Alexandre Dumas se promène à Avignon.
Extrait de : Impressions de voyage : Le Midi de la France.
J’allais donc ainsi vaguement et devant moi, quand tout à coup, au détour d’une petite rue montante, mon regard alla heurter une arche colossale de pierre, jetée en arc-boutant au-dessus de cette ruelle. Je levai les yeux : j’étais au pied du château des papes.
Le château des papes, c’est le moyen-âge tout entier aussi visiblement écrit sur la pierre des murailles et des tours que l’histoire de Ramsès sur le granit des Pyramides ; c’est le XIVe siècle avec ses luttes religieuses, ses argumentations armées, son église militante. On dirait la citadelle d’Ali-Pacha, plutôt que la demeure de Jean XXII. Art, luxe, agrément, tout est sacrifié à sa défense ; c’est enfin le seul modèle complet qui reste de l’architecture militaire de cette époque. Devant lui, on ne voit que lui, derrière lui, la ville entière disparaît.
Puis, si vous entrez dans la cour, vous trouvez l’intérieur du palais aussi terriblement cuirassé que l’extérieur. Là, tout est prévu pour une surprise qui livrerait les portes. De tous côtés, des tours dominent le préau, et des meurtrières le menacent ; c’est pour l’assaillant qui est parvenu là et qui se croit vainqueur tout un siège à recommencer ; puis, ce second siège achevé avec autant de bonheur ue le premier, reste une dernière tour sombre, isolée, gigantesque, où le pape que l’on assiège et poursuit a choisi sa dernière retraite. Cette tour forcée comme les autres, l’escalier qui conduit aux appartements pontificaux s’enfonce et se perd tout à coup dans une muraille ; et, tandis que les derniers défenseurs de la forteresse écrasent les assiégeants d’un palier supérieur, le souverain pontife gagne un souterrain dont les portes de fer s’ouvrent devant lui et se ferment derrière lui ; ce souterrain conduit à une poterne masquée qui donne sur le Rhône, où une barque qui attend le fugitif l’emporte avec la rapidité d’une flèche.
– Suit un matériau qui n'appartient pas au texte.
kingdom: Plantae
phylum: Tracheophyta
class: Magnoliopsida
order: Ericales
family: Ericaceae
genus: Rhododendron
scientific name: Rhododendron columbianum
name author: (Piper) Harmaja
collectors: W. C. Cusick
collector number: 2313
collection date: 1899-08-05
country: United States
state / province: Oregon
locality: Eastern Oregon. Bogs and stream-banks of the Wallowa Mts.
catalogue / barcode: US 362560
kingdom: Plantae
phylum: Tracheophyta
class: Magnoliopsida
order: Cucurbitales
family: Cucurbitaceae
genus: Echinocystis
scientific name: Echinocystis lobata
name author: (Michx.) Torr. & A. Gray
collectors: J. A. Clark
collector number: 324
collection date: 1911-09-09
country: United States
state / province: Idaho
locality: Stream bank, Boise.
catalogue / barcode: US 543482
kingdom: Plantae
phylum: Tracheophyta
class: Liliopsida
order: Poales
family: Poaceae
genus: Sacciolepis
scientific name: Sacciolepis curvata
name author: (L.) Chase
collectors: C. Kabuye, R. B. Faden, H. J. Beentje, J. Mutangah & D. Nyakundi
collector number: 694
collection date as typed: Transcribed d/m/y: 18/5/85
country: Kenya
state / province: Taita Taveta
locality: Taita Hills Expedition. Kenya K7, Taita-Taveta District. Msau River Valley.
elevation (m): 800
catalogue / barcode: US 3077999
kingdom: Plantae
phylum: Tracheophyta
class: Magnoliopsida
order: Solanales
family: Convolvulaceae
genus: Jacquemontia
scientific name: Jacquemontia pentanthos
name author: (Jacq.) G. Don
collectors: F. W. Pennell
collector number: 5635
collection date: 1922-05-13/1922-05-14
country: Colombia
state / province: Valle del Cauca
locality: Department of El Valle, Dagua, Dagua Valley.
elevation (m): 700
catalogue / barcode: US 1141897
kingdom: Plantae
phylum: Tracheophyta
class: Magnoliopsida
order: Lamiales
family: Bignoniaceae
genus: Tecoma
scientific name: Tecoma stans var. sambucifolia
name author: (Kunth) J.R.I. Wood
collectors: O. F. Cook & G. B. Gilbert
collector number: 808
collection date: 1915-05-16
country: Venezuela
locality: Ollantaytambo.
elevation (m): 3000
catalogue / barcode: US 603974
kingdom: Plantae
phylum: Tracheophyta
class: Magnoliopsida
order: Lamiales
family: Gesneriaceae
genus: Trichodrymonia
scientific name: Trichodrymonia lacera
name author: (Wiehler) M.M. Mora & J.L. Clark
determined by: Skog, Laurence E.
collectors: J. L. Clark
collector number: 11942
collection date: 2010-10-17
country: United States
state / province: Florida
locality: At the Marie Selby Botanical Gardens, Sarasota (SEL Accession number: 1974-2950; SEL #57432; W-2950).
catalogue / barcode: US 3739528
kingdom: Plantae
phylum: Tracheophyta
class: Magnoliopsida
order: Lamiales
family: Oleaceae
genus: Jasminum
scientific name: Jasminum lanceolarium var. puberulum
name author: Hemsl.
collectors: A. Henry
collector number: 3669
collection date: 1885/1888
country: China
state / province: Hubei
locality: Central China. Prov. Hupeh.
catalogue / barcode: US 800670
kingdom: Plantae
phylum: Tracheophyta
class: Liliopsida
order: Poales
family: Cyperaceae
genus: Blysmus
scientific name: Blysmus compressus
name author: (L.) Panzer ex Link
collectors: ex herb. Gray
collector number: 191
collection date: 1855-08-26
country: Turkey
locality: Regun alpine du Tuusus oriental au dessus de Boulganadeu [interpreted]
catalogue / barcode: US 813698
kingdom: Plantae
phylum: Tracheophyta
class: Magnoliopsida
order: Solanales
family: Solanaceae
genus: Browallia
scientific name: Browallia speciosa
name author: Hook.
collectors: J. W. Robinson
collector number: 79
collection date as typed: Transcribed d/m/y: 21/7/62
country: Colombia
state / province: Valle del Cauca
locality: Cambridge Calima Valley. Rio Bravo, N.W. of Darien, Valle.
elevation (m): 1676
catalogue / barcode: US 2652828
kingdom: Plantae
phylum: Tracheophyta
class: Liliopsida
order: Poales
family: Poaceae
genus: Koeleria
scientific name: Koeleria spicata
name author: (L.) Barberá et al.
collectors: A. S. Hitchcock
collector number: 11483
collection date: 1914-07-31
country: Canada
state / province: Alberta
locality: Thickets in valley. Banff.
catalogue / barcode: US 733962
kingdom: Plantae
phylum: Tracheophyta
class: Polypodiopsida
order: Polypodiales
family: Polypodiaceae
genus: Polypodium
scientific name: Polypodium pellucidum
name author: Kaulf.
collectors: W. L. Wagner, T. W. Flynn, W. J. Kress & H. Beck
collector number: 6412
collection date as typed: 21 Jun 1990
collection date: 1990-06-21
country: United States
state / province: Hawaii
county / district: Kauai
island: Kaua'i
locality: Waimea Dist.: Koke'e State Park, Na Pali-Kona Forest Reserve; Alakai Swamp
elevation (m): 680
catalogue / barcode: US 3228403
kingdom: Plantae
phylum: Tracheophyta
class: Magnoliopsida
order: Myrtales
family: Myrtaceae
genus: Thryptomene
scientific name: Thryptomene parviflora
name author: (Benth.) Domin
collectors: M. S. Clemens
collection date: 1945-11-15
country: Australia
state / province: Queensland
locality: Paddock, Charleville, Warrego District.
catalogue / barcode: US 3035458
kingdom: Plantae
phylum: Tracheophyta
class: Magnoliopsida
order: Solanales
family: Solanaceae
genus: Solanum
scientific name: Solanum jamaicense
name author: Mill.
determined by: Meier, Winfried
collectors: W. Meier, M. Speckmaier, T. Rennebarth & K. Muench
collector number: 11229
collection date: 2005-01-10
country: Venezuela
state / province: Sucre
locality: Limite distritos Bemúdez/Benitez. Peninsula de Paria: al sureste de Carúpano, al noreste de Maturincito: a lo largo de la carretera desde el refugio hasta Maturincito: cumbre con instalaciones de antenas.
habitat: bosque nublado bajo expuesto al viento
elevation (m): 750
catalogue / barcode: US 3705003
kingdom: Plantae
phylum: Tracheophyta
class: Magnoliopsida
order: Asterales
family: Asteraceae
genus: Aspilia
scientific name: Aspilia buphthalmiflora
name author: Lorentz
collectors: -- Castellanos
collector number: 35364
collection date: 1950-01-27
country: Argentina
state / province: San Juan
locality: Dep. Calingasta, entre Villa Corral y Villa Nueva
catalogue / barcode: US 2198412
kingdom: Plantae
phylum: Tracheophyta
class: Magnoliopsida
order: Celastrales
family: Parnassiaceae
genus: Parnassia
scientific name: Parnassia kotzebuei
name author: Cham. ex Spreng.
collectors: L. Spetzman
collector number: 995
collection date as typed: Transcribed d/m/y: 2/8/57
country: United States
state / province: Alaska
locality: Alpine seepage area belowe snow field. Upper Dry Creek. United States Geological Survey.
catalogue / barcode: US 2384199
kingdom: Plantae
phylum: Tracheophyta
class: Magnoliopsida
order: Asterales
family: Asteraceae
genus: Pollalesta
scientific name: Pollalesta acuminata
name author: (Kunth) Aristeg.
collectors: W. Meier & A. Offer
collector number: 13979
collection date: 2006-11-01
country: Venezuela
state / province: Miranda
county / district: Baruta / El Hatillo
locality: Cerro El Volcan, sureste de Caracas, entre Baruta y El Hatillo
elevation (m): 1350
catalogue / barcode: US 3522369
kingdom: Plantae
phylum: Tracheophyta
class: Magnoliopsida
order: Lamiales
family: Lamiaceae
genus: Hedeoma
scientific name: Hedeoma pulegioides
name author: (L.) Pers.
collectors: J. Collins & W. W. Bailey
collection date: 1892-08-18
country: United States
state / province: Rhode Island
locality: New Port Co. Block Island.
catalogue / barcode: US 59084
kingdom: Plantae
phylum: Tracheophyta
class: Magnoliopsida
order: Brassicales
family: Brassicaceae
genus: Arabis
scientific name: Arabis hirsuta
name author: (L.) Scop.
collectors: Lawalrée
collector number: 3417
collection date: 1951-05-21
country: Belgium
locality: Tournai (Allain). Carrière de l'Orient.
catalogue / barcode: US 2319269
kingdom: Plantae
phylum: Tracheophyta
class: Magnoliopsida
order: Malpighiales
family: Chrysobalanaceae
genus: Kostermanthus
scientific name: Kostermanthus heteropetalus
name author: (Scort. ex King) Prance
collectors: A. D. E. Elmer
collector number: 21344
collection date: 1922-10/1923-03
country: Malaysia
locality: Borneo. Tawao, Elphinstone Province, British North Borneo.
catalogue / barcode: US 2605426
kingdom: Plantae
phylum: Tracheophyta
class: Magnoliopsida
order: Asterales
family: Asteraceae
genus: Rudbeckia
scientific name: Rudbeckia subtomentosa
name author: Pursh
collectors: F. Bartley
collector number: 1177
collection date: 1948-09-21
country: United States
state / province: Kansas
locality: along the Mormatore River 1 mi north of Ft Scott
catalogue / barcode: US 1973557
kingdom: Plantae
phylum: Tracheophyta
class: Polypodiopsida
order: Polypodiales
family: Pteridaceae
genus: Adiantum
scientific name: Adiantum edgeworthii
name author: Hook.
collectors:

Malgré l’anomalie que présente la garnison moderne avec la citadelle qu’elle habite, il est impossible de ne pas se laisser prendre à la poésie historique d’une pareille demeure. À peine a-t-on erré une heure dans ses corridors, sur ces courtines, au milieu de ces prisons, parmi ces salles de torture, que l’on se sent emporté, en voyant tout si passionnément construit pour la vengeance et l’impunité, aux passions instinctives que la civilisation moderne a sinon éteintes, du moins comprimées dans notre poitrine. On conçoit parfaitement que, dans une époque où il n’y avait ni espérance pour les haines faibles, ni répression pour les haines puissantes, tout fût de fer, depuis le sceptre jusqu’à la crosse, depuis la crosse jusqu’au poignard.
Cependant, au milieu de toutes ces impressions sombres, on retrouve quelques reflets d’art, comme sur une armure brunie des ornements d’or ; ce sont des peintures qui appartiennent à la manière roide et naïve qui forme le passage entre Cimabué et Raphaël. On les croit de Giotto ou de Giottino, et, ce qu’il y a de certain, c’est que, si elles ne sont pas de ces maîtres, elles sont au moins de leur époque et de leur école. Ces peintres ornent une tour réservée probablement pour la demeure habituelle des papes et une chapelle qui servait de tribunal à l’Inquisition.